Some ingredients appear more often in savory dishes than sweet ones. Saffron and olive oil are clearly two instances of this. Saffron is a spice – the most expensive, by weight, in the world – that is renowned for the bright yellow color it gives to dishes. It has a slightly grassy, sweet flavor to it and it is usually found giving its brilliant color to savory rice and couscous dishes. Olive oil, of course, has many savory applications from salad dressing to cooking oil. But both are versatile ingredients and they come together very nicely in this simple cake.
This Saffron and Olive Oil Cake was inspired by a recent trip to Spain, where both saffron and olive oil are very common in the food. Of course, I didn’t have the two of them together in a cake while I was there, though! Olive oil, much like wine, can have many layers of flavor to it. In addition to the flavor of olives, many also have very floral notes (just as dark chocolate, coffee or wine can have), nutty tones and grassy or earthy flavors. You can really smell the olive oil in the cake batter, but once the cake is baked all of these subtle notes come out and the once-strong olive taste settles mildly into the background. Saffron will impart a yellow color to the cake and will highlight some of the earthier notes in the olive oil. The result is a cake that starts with a very simple recipe and ends up with a surprisingly complex flavor to it!

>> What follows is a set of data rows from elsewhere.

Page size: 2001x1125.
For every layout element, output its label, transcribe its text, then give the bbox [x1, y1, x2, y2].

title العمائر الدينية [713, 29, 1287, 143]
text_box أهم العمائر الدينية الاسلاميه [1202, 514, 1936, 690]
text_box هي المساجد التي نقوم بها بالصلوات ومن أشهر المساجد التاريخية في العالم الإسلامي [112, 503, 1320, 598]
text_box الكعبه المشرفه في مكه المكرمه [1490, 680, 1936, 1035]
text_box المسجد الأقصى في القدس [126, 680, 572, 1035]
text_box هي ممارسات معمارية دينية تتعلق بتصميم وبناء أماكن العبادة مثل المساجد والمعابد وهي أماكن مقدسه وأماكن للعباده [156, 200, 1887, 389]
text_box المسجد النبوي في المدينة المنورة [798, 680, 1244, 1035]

For this cake, you can use any kind of olive oil, but since you’re going to taste it in the finished product, more complex extra virgin olive oils are the best choice (I actually used Crisco’s Extra Virgin Olive Oil, which I found had a nice fruity flavor to it when I tried it during an olive oil tasting last year). The cake is moist and tender, with a texture somewhere between a sponge cake and a pound cake. You can bake it in a regular 9-inch pan, but I think it is easiest to get it out of a springform pan. I finish this off with a dusting of confectioners’ sugar to give it a little sweetness, but it is also good served plain or with a little bit of lightly sweetened whipped cream.
Saffron and Olive Oil Cake
2 cups all purpose flour
2 tsp baking powder
1/4 tsp salt
2 large eggs
1 1/2 cups sugar
1/3 tsp finely ground saffron (a bit less than 1/2-oz)
1/2 cup butter, melted and cooled
1/3 cup olive oil
2/3 cup milk (low fat or regular)
Preheat the oven to 350F. Grease and flour a 9-inch springform pan.
In a medium bowl, whisk together flour, baking powder and salt.
In a large bowl, whisk together eggs and sugar until smooth. Whisk in the saffron. Blend in melted butter and olive oil. Stir in half of the flour mixture, followed by the milk. Stir in the remaining flour mixture, stirring only until no streaks of dry ingredients remain and batter is just combined. Pour into prepared pan.
Bake for 40 minutes, or until a toothpick inserted into the center comes out clear or with just a few moist crumbs attached.
Cool in the pan on a wire rack.
Dust with confectioners’ sugar before serving.